▶ _EXERCISE DATA_
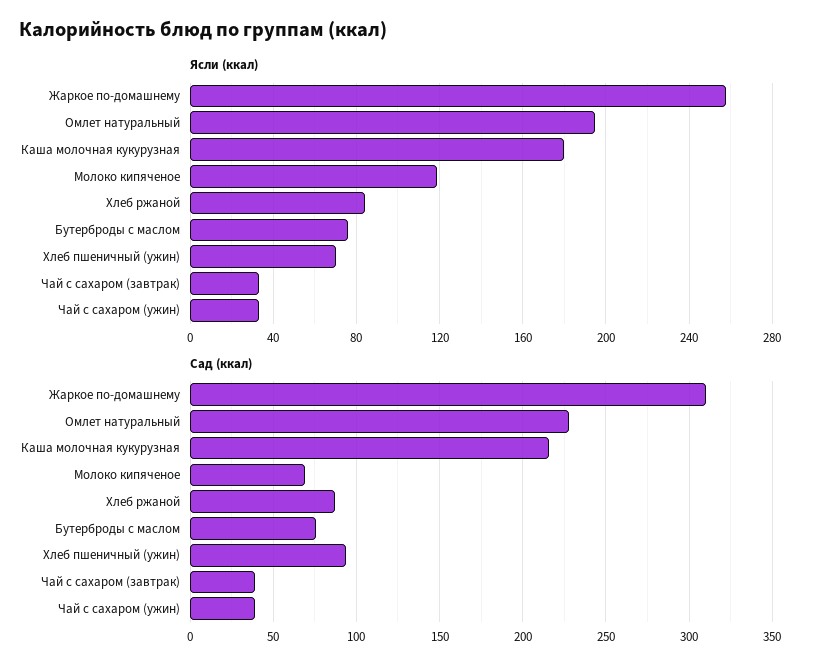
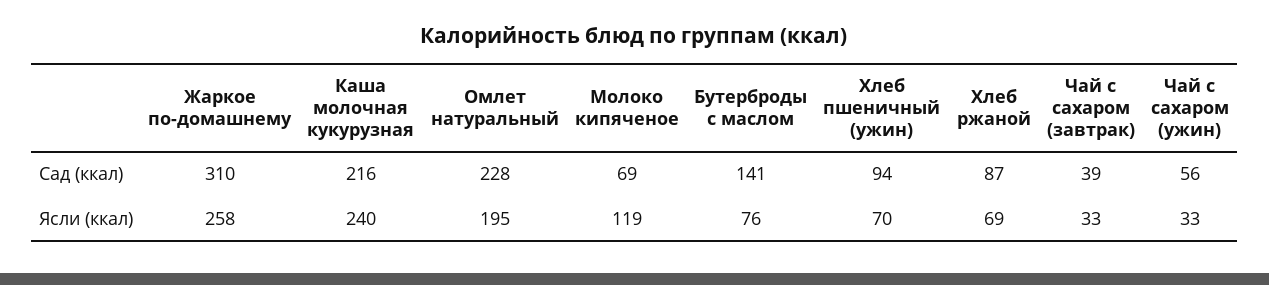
Ясли (ккал), Каша молочная кукурузная: 180 -> 240
Ясли (ккал), Хлеб ржаной: 85 -> 69
Сад (ккал), Бутерброды с маслом: 75 -> 141
Сад (ккал), Чай с сахаром (ужин): 40 -> 56

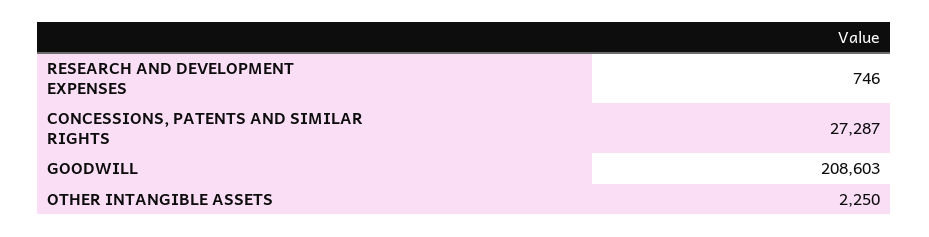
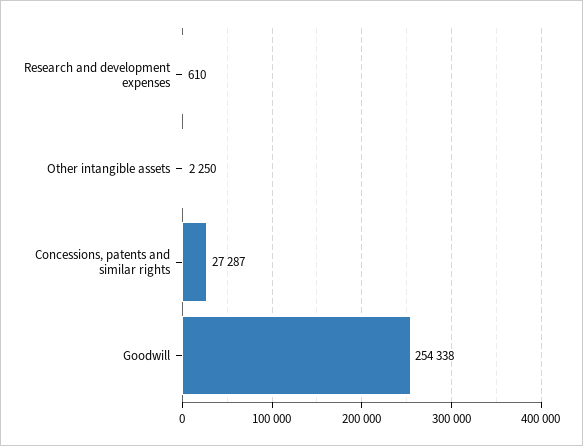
RESEARCH AND DEVELOPMENT EXPENSES: 746 -> 610
GOODWILL: 208603 -> 254338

▶ _WHAT IS EXPECTED_
Would you please repeat each record exactly? Leave the pictures out.

▶ _RESULT OF THE EXERCISE_
Ясли (ккал), Каша молочная кукурузная: 180 -> 240
Ясли (ккал), Хлеб ржаной: 85 -> 69
Сад (ккал), Бутерброды с маслом: 75 -> 141
Сад (ккал), Чай с сахаром (ужин): 40 -> 56

RESEARCH AND DEVELOPMENT EXPENSES: 746 -> 610
GOODWILL: 208603 -> 254338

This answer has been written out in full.